I write for free people who possess rebellious impulses. My stories tell about independent characters in conflict with collected groups and their constraining beliefs. Since we all belong to groups, I expose the unspoken rules we embrace unconsciously in any organization, whether it's a faith or zealous movement, political party (either), business corporation, labor union or professional association, social club, charitable organization, television audience ... the list is very long.

That theme underlies three novels: I Am Bill Gates' Dog, Ad Man in the Games of 2046 and The Dropout. The pioneering web publisher Online Originals named The Dropout its "Featured Selection" in July 2002.

I have published short fiction in the anthology The Literature of Work, and in periodicals ranging from New Hampshire Journal to the magazine Twin Cities Business Monthly (of all places!). My poetry has appeared in the journal Not Just Air. Two of my poems received nominations for the annual Pushcart Prize, a respected literary award. They are Wife Poem XXVII, nominated in 2008, and Menopause, nominated in 2009.

As a journalist, I have published articles in many magazines and newspapers, including Boston Magazine, Boston Woman, Business Week, CFO Magazine, The Christian Science Monitor, Cigar Aficionado, Gannett Newspapers, Inc Magazine, The Boston Globe Sunday Magazine, and Robb Report. I was the automobile columnist for Omni Magazine, a technology columnist for PC Computing Magazine, and an editor and staff writer for High Technology Magazine.

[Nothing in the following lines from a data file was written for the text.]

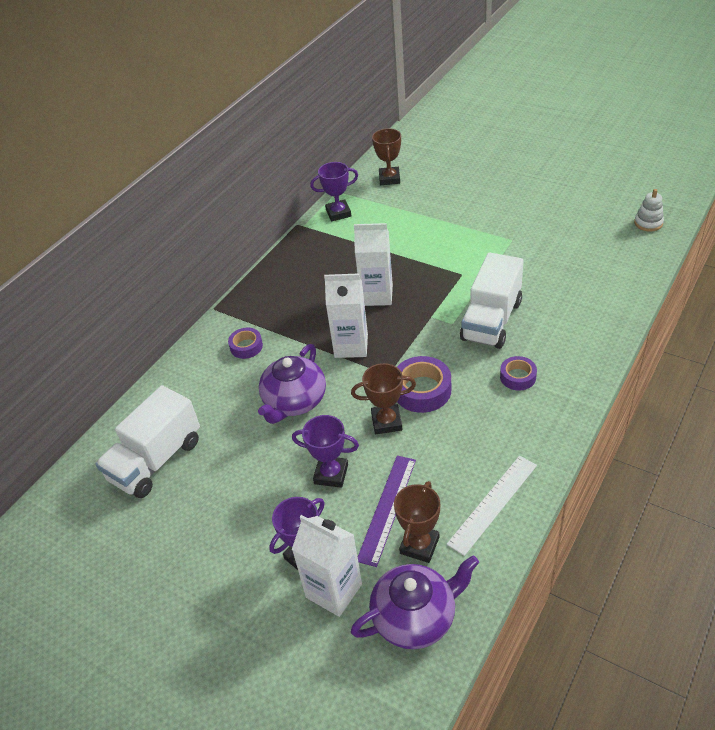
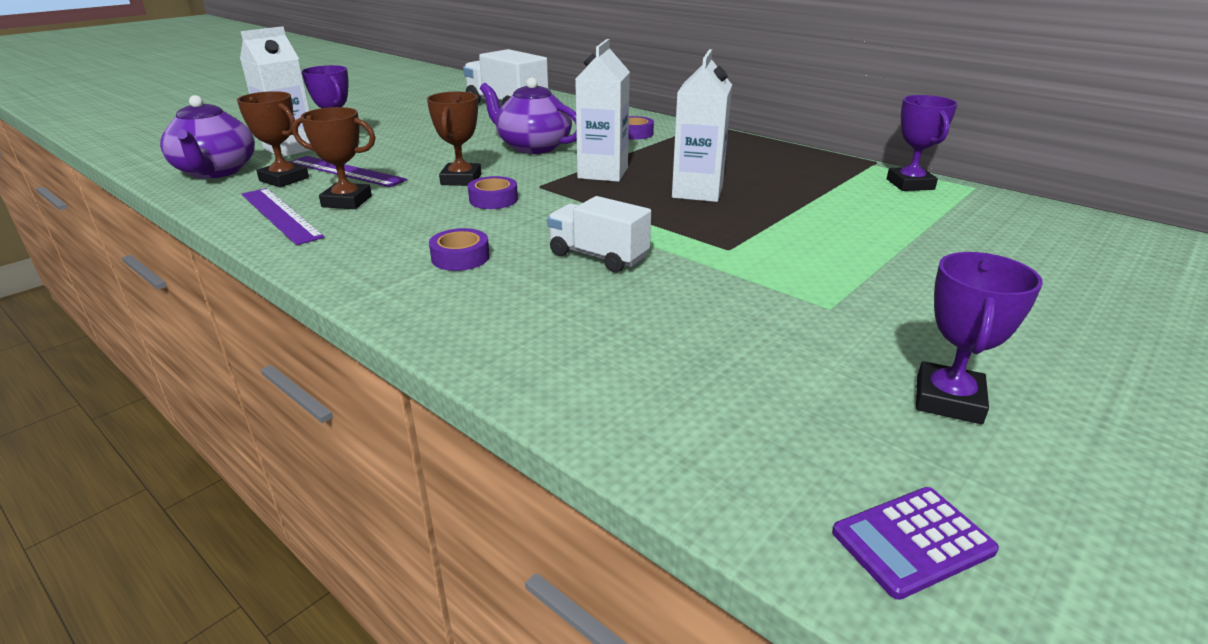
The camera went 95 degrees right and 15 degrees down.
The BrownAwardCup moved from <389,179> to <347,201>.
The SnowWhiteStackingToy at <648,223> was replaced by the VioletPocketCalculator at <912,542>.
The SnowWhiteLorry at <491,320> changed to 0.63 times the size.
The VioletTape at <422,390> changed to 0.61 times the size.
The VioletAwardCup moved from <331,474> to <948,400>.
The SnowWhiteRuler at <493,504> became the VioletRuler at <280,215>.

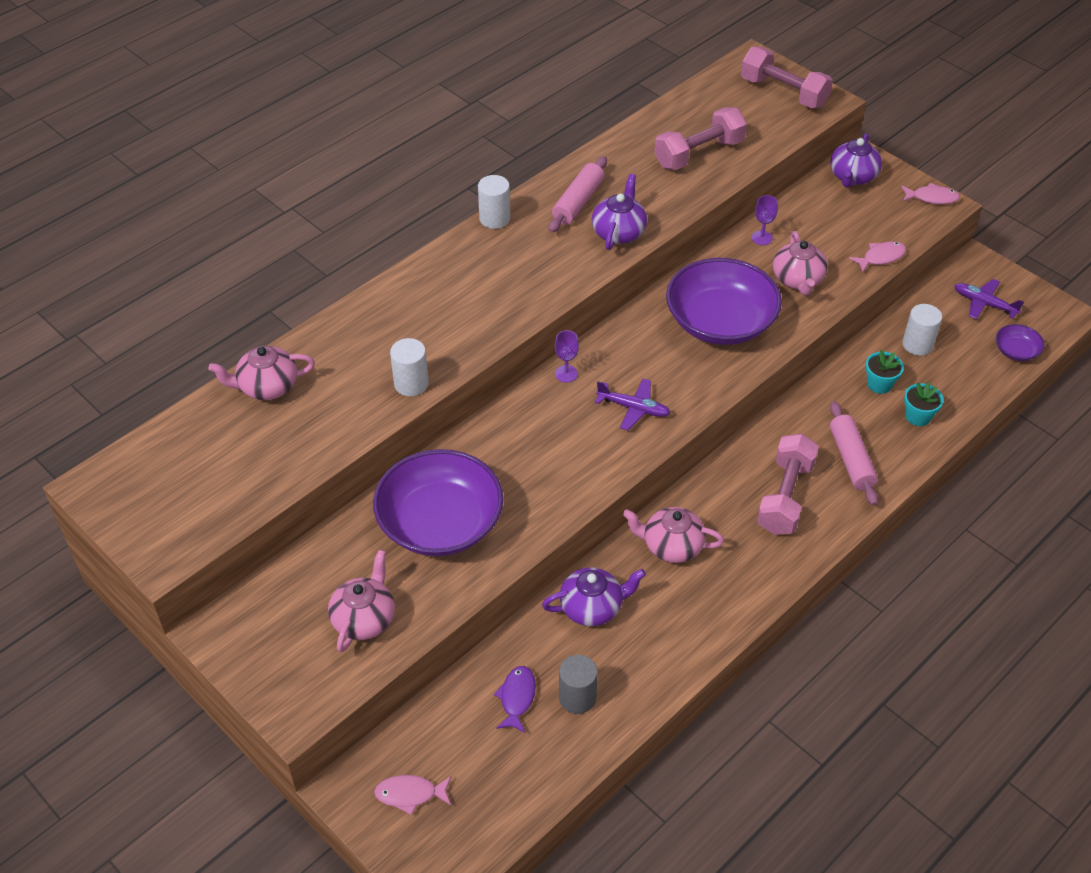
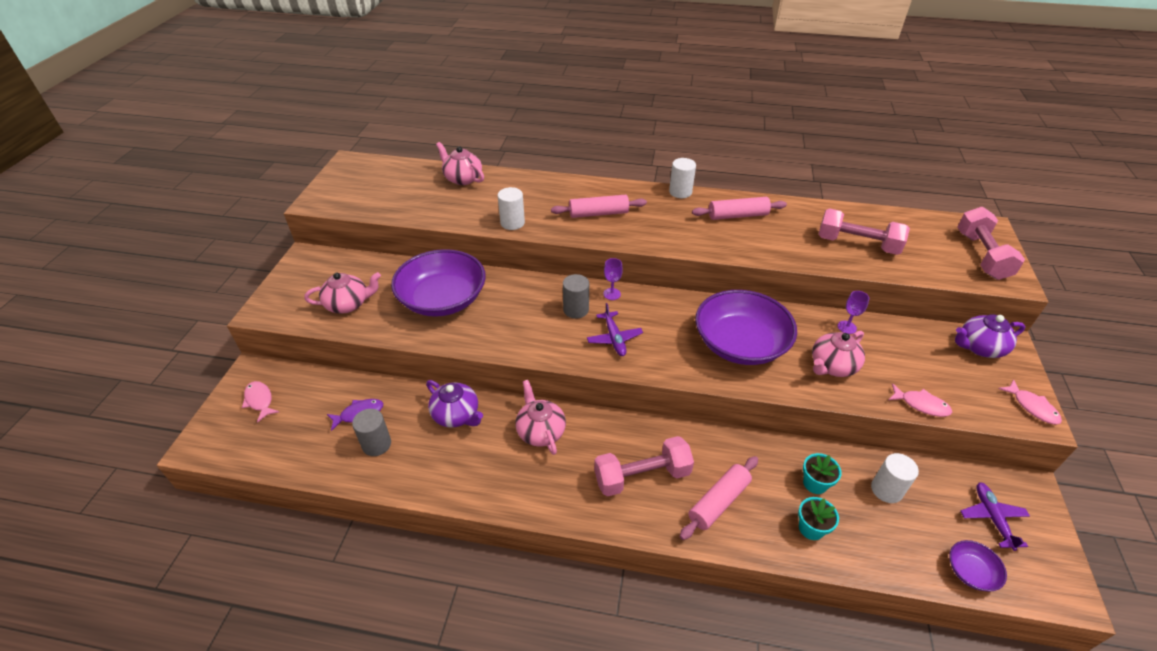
The camera went 55 degrees right and 5 degrees down.
The VioletTeaPot at <619,232> disappeared.
The PinkPastryRoller at <598,213> appeared.
The GreySolidCylinder at <576,310> appeared.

My non-fiction books are Microchip; An Idea, Its Genesis and the Revolution It Created, and The VC Way; Investment Secrets from the Wizards of Venture Capital, which was translated into Chinese for sale in the Orient. Microchip was a 10-best recommendation by Booklist in the science and technology category in 2002.

My early career in journalism and non-fiction writing gave me knowledge and insight into so many of our muzzling institutions. Today I convert that education into literature that exposes the built-in biases we embrace in our allegiances to groups, while it also celebrates our independent spirits that are capable of elevating us above those biases. Oh, and my books strive to entertain and engage you, too.